= The records =
■ ■ ■

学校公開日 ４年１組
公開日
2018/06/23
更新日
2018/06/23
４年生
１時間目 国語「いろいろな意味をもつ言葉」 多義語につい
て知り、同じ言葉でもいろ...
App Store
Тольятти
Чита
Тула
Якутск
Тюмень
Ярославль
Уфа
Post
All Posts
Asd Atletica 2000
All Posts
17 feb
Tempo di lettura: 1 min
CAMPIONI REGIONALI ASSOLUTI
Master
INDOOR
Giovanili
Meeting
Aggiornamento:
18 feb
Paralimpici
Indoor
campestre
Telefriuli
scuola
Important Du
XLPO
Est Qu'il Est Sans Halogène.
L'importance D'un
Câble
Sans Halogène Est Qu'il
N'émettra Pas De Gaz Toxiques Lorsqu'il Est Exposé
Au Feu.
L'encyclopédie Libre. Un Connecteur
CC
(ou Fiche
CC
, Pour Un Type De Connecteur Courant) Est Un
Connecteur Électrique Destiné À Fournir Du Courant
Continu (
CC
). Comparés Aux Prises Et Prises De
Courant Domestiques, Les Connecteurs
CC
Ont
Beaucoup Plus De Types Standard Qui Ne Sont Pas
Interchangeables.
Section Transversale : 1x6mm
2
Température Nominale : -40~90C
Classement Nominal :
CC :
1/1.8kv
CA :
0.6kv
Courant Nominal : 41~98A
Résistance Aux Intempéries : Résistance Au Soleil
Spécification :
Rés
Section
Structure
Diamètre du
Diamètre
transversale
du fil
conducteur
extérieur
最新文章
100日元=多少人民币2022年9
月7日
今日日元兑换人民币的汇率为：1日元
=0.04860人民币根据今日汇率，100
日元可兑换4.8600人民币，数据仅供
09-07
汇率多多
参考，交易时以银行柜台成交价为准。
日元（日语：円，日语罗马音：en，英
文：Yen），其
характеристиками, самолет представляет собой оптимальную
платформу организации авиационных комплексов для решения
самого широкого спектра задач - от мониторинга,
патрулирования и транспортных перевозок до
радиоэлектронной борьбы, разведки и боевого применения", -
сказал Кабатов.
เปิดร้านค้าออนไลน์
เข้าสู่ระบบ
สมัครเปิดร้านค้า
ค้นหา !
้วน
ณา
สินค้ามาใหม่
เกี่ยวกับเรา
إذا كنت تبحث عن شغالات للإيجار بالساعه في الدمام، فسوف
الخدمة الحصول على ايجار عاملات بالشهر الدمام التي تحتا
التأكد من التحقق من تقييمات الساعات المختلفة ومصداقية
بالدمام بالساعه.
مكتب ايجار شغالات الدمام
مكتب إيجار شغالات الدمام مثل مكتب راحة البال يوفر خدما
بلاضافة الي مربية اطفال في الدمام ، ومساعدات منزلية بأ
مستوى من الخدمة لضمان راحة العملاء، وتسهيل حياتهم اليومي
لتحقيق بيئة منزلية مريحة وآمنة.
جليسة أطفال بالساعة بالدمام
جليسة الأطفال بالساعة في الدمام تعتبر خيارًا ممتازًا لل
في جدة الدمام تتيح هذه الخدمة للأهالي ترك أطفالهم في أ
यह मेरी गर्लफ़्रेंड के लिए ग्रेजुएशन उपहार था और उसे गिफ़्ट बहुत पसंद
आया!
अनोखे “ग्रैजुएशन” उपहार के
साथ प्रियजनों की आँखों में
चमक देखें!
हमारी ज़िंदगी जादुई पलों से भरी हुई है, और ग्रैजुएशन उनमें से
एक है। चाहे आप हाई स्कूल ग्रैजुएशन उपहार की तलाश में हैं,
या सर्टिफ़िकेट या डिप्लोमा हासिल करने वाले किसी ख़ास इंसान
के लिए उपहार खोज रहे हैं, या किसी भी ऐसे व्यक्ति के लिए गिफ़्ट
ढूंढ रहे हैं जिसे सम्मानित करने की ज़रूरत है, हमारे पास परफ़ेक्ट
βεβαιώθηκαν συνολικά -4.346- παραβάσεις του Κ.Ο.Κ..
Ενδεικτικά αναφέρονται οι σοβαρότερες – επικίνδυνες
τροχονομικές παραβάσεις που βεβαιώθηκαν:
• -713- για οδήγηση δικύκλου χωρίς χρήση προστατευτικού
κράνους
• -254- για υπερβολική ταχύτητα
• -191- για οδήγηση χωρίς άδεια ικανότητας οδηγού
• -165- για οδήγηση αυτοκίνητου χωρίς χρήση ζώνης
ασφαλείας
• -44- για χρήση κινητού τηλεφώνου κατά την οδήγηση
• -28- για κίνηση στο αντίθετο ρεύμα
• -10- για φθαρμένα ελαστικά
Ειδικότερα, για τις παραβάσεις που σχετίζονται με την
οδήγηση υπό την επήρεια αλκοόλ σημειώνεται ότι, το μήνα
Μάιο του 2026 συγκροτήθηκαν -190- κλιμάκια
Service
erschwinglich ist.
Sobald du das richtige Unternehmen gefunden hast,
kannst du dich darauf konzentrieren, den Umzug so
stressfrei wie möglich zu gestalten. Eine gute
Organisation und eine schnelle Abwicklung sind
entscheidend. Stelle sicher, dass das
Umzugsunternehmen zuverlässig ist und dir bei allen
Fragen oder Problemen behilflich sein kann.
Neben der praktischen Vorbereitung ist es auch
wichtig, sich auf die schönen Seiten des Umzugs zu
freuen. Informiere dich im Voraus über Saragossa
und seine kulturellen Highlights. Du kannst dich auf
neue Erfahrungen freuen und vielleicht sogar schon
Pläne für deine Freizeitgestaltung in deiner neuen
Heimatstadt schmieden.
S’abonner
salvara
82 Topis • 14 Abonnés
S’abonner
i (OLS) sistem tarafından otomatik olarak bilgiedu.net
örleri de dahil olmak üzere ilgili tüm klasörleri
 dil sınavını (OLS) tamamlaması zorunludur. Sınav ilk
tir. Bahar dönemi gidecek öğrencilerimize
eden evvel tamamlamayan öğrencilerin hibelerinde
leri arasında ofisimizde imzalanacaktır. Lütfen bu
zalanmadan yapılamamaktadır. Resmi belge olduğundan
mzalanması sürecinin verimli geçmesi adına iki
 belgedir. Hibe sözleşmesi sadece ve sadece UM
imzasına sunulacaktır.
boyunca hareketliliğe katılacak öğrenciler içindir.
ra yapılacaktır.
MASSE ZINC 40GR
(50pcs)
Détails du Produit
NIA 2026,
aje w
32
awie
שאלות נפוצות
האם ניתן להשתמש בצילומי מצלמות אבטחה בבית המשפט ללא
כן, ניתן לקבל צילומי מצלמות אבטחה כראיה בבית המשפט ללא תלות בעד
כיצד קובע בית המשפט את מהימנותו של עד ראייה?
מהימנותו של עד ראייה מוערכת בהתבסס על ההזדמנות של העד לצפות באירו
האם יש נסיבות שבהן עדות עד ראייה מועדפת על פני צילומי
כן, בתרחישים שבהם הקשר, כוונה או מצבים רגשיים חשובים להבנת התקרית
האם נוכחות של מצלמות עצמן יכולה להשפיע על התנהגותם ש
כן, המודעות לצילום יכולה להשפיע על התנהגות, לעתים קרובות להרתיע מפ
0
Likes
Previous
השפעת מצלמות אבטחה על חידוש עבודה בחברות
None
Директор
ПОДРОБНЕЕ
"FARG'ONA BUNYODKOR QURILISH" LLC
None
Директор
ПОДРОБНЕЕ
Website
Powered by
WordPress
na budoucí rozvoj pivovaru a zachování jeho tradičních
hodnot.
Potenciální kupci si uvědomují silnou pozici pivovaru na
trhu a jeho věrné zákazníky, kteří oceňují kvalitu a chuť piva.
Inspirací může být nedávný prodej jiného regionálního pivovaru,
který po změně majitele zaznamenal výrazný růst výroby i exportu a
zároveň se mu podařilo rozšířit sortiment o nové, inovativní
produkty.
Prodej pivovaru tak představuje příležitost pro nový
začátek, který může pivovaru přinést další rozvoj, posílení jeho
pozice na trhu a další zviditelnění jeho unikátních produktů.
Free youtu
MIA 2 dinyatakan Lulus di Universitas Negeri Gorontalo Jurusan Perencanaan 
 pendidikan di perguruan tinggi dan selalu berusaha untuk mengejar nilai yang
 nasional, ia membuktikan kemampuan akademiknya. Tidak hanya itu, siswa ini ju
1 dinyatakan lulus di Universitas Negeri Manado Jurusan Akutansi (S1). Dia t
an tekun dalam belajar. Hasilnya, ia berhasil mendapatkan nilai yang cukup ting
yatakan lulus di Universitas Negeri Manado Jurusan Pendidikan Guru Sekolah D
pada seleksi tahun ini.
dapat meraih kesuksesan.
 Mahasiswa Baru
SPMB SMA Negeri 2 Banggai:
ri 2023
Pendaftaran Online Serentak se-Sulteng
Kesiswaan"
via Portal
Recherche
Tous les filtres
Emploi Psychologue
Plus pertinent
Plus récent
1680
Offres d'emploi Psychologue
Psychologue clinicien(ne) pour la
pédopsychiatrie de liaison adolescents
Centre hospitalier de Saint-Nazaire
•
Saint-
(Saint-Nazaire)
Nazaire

■ ■ ■

= Try it =
Note down each line above where the word "χωρίς" occurs.

= Answer box =
• -713- για οδήγηση δικύκλου χωρίς χρήση προστατευτικού
• -191- για οδήγηση χωρίς άδεια ικανότητας οδηγού
• -165- για οδήγηση αυτοκίνητου χωρίς χρήση ζώνης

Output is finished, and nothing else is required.